PROBLEM DESCRIPTION :: Begin with the line containing "X553Y2445D03*" and copy each line exactly through the last line of the entries, inclusive.

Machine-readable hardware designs
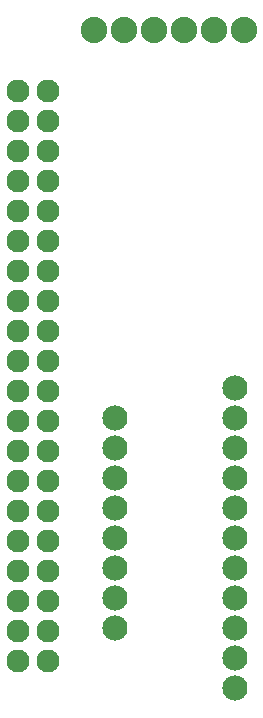
<source format=gts>
G04 MADE WITH FRITZING*
G04 WWW.FRITZING.ORG*
G04 DOUBLE SIDED*
G04 HOLES PLATED*
G04 CONTOUR ON CENTER OF CONTOUR VECTOR*
%ASAXBY*%
%FSLAX23Y23*%
%MOIN*%
%OFA0B0*%
%SFA1.0B1.0*%
%ADD10C,0.084000*%
%ADD11C,0.088000*%
%ADD12C,0.076929*%
%LNMASK1*%
G90*
G70*
G54D10*
X823Y251D03*
X823Y351D03*
X823Y451D03*
X823Y551D03*
X823Y651D03*
X823Y751D03*
X823Y851D03*
X823Y951D03*
X823Y1051D03*
X823Y1151D03*
X823Y1251D03*
X423Y451D03*
X423Y551D03*
X423Y651D03*
X423Y751D03*
X423Y851D03*
X423Y951D03*
X423Y1051D03*
X423Y1151D03*
G54D11*
X853Y2445D03*
X753Y2445D03*
X653Y2445D03*
X553Y2445D03*
X453Y2445D03*
X353Y2445D03*
G54D12*
X100Y2241D03*
X100Y2141D03*
X100Y2041D03*
X100Y1941D03*
X100Y1841D03*
X100Y1741D03*
X100Y1641D03*
X100Y1541D03*
X100Y1441D03*
X100Y1341D03*
X100Y1241D03*
X100Y1141D03*
X100Y1041D03*
X100Y941D03*
X100Y841D03*
X100Y741D03*
X100Y641D03*
X100Y541D03*
X100Y441D03*
X100Y341D03*
X100Y2241D03*
X100Y2141D03*
X100Y2041D03*
X100Y1941D03*
X100Y1841D03*
X100Y1741D03*
X100Y1641D03*
X100Y1541D03*
X100Y1441D03*
X100Y1341D03*
X100Y1241D03*
X100Y1141D03*
X100Y1041D03*
X100Y941D03*
X100Y841D03*
X100Y741D03*
X100Y641D03*
X100Y541D03*
X100Y441D03*
X100Y341D03*
X200Y341D03*
X200Y441D03*
X200Y541D03*
X200Y641D03*
X200Y741D03*
X200Y841D03*
X200Y941D03*
X200Y1041D03*
X200Y1141D03*
X200Y1241D03*
X200Y1341D03*
X200Y1441D03*
X200Y1541D03*
X200Y1641D03*
X200Y1741D03*
X200Y1841D03*
X200Y1941D03*
X200Y2041D03*
X200Y2141D03*
X200Y2241D03*
G04 End of Mask1*
M02*
</source>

RESULT OF THE EXERCISE ::
X553Y2445D03*
X453Y2445D03*
X353Y2445D03*
G54D12*
X100Y2241D03*
X100Y2141D03*
X100Y2041D03*
X100Y1941D03*
X100Y1841D03*
X100Y1741D03*
X100Y1641D03*
X100Y1541D03*
X100Y1441D03*
X100Y1341D03*
X100Y1241D03*
X100Y1141D03*
X100Y1041D03*
X100Y941D03*
X100Y841D03*
X100Y741D03*
X100Y641D03*
X100Y541D03*
X100Y441D03*
X100Y341D03*
X100Y2241D03*
X100Y2141D03*
X100Y2041D03*
X100Y1941D03*
X100Y1841D03*
X100Y1741D03*
X100Y1641D03*
X100Y1541D03*
X100Y1441D03*
X100Y1341D03*
X100Y1241D03*
X100Y1141D03*
X100Y1041D03*
X100Y941D03*
X100Y841D03*
X100Y741D03*
X100Y641D03*
X100Y541D03*
X100Y441D03*
X100Y341D03*
X200Y341D03*
X200Y441D03*
X200Y541D03*
X200Y641D03*
X200Y741D03*
X200Y841D03*
X200Y941D03*
X200Y1041D03*
X200Y1141D03*
X200Y1241D03*
X200Y1341D03*
X200Y1441D03*
X200Y1541D03*
X200Y1641D03*
X200Y1741D03*
X200Y1841D03*
X200Y1941D03*
X200Y2041D03*
X200Y2141D03*
X200Y2241D03*
G04 End of Mask1*
M02*
</source>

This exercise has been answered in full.